WHAT TO PRODUCE:
Excluding every picture, print exactly the lines from the one containing "初出：「週刊ビッグコミックスピリッツ」2016年49号／小学館" through the end of the material below, both ends included.

RECORDS PROVIDED:
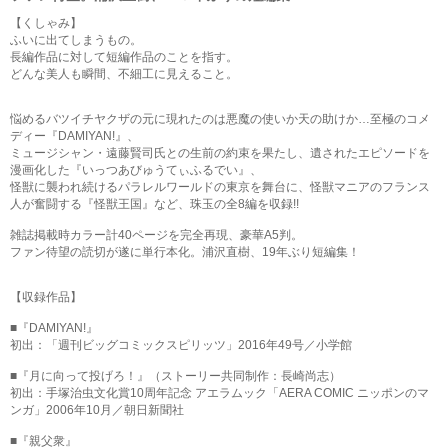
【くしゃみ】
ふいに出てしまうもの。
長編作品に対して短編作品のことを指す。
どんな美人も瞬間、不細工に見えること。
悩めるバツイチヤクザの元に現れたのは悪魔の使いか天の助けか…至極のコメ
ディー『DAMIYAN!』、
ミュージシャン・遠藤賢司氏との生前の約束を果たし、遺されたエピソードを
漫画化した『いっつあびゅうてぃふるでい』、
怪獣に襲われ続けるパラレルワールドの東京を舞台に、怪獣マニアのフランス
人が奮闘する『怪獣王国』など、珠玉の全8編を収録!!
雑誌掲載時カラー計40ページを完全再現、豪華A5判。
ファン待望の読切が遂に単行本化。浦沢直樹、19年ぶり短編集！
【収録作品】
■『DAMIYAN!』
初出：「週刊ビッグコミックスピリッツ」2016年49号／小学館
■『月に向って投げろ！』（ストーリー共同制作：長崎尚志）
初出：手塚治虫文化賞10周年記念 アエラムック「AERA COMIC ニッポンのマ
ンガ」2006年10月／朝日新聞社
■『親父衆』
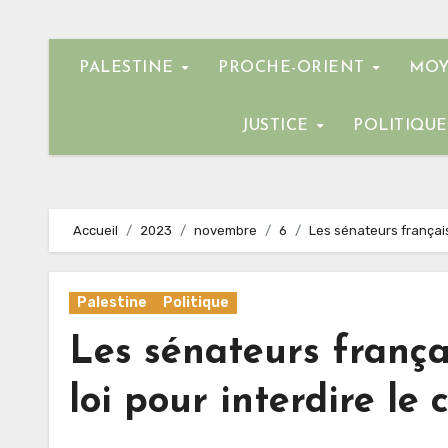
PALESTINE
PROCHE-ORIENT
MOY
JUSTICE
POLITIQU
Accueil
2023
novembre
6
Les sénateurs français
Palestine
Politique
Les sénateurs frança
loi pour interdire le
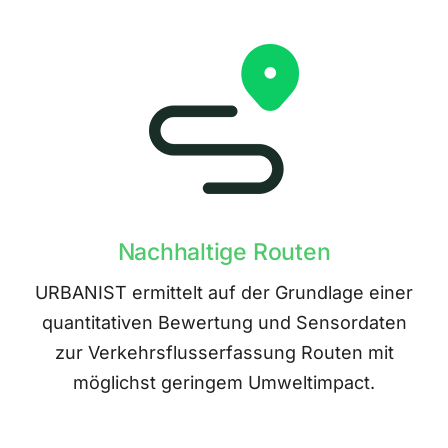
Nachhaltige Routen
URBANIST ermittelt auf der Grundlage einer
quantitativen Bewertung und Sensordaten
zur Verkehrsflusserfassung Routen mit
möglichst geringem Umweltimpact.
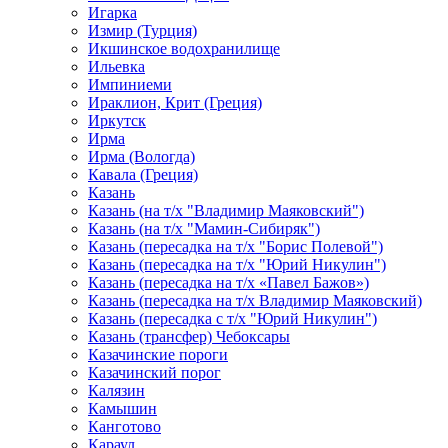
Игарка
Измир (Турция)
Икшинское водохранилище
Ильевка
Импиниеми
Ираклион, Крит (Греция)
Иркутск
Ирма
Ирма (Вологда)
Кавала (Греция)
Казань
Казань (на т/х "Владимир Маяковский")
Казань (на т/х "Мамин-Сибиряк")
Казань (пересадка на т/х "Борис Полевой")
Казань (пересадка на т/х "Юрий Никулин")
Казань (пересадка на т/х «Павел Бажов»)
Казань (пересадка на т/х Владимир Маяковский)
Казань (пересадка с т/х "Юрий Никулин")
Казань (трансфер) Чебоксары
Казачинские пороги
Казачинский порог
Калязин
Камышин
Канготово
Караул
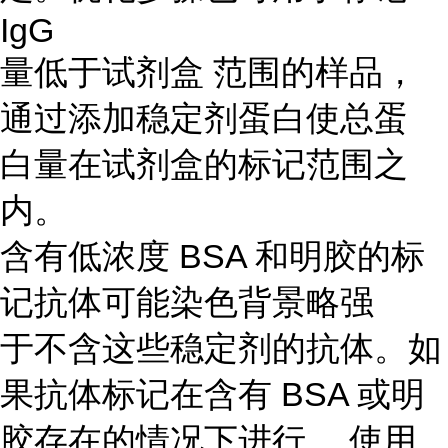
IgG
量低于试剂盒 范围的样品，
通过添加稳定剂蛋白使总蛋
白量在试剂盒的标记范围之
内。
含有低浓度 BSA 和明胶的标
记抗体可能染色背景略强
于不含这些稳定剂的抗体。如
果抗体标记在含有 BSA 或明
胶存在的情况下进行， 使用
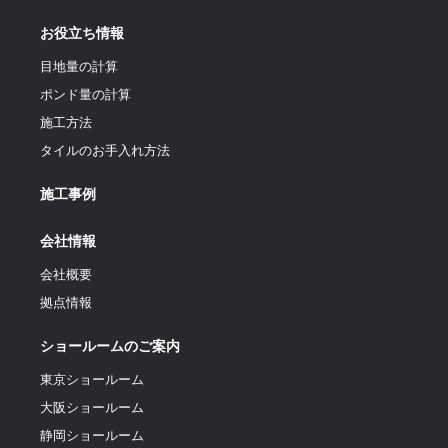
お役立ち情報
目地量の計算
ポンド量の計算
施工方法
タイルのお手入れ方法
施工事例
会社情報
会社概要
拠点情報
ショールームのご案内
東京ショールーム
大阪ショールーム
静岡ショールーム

RESULT OF THE EXERCISE:
初出：「週刊ビッグコミックスピリッツ」2016年49号／小学館
■『月に向って投げろ！』（ストーリー共同制作：長崎尚志）
初出：手塚治虫文化賞10周年記念 アエラムック「AERA COMIC ニッポンのマ
ンガ」2006年10月／朝日新聞社
■『親父衆』
PALESTINE
PROCHE-ORIENT
MOY
JUSTICE
POLITIQU
Accueil
2023
novembre
6
Les sénateurs français
Palestine
Politique
Les sénateurs frança
loi pour interdire le
Nachhaltige Routen
URBANIST ermittelt auf der Grundlage einer
quantitativen Bewertung und Sensordaten
zur Verkehrsflusserfassung Routen mit
möglichst geringem Umweltimpact.
Игарка
Измир (Турция)
Икшинское водохранилище
Ильевка
Импиниеми
Ираклион, Крит (Греция)
Иркутск
Ирма
Ирма (Вологда)
Кавала (Греция)
Казань
Казань (на т/х "Владимир Маяковский")
Казань (на т/х "Мамин-Сибиряк")
Казань (пересадка на т/х "Борис Полевой")
Казань (пересадка на т/х "Юрий Никулин")
Казань (пересадка на т/х «Павел Бажов»)
Казань (пересадка на т/х Владимир Маяковский)
Казань (пересадка с т/х "Юрий Никулин")
Казань (трансфер) Чебоксары
Казачинские пороги
Казачинский порог
Калязин
Камышин
Канготово
Караул
IgG
量低于试剂盒 范围的样品，
通过添加稳定剂蛋白使总蛋
白量在试剂盒的标记范围之
内。
含有低浓度 BSA 和明胶的标
记抗体可能染色背景略强
于不含这些稳定剂的抗体。如
果抗体标记在含有 BSA 或明
胶存在的情况下进行， 使用
お役立ち情報
目地量の計算
ポンド量の計算
施工方法
タイルのお手入れ方法
施工事例
会社情報
会社概要
拠点情報
ショールームのご案内
東京ショールーム
大阪ショールーム
静岡ショールーム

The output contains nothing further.